“Hot Takes” by Gardner Mounce

Every Sunday, my family gets together for dinner at my parents’ house. Dinner begins cordially enough with a salvo of hows-works and what-have-you-been-up-tos. If we all stuck to a single glass of wine we’d continue like this, depleted by the year behind us; by the one ahead. But we don’t. By dessert, our opinions are weaponized, and the conversation plunges into a cage match of hot takes.

 My sister’s takes are sleek and cruel. They slice our takes down the middle, bury themselves quiveringly into our necks. My brother-in-law’s takes barely fit inside the doorway, much less his own head. They require straps and wenches and gobs of time to hoist above our heads. He likes to imagine how they’ll obliterate us in one fell swoop of gravity and logic, but he typically spends the whole evening fighting the pulley system. My grandmother’s takes are miniature apocalypses of dancing silverware and clapping shutters. When she really gets going, the hair kelps from our scalps. My younger brother is new to takes. He used to clutch his wine glass in a huddle of anxious deference, but he started going to a new church, one that arms him to the eyebrows in takes. They roll across the table in a sputnik of angry spines. We hold our breath as we wait for them to bounce, or roll, or explode. My dad’s takes are near-reaching and scientific, hardly takes at all. My step-mom’s takes slouch on the table like water balloons, petrified by our collective scrutiny. My uncle’s takes are toothless and cellophaned. I’ve often read the articles he retrieved them from, seen the journalistic fields from which they were robbed. My takes crumble like cornbread, no matter how aerodynamic and compact they seem in my head.

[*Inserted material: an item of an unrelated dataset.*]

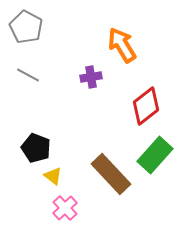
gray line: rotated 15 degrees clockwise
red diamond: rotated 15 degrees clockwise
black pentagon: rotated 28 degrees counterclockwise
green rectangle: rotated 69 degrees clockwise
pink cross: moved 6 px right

At times, I retreat to the backyard, rankled, and walk the smooth fondant of lawn. I wonder why they’re called takes, rather than something else. After all, isn’t an argument being made rather than taken? Coming back, I might pass my dad or brother, someone with whom I might have a conversation. I hurry past them, embarrassed by the intimacy of the narrow hallway, and return to the dinner table to see who’s taking, and from whom, and what’s been lost.


Gardner Mounce is a writer from Memphis, Tennessee. He graduated from Clarion West in 2019 and the University of Florida’s MFA program in 2020. His fiction has appeared in Hobart, Spartan, and elsewhere. He works as a copy/content writer.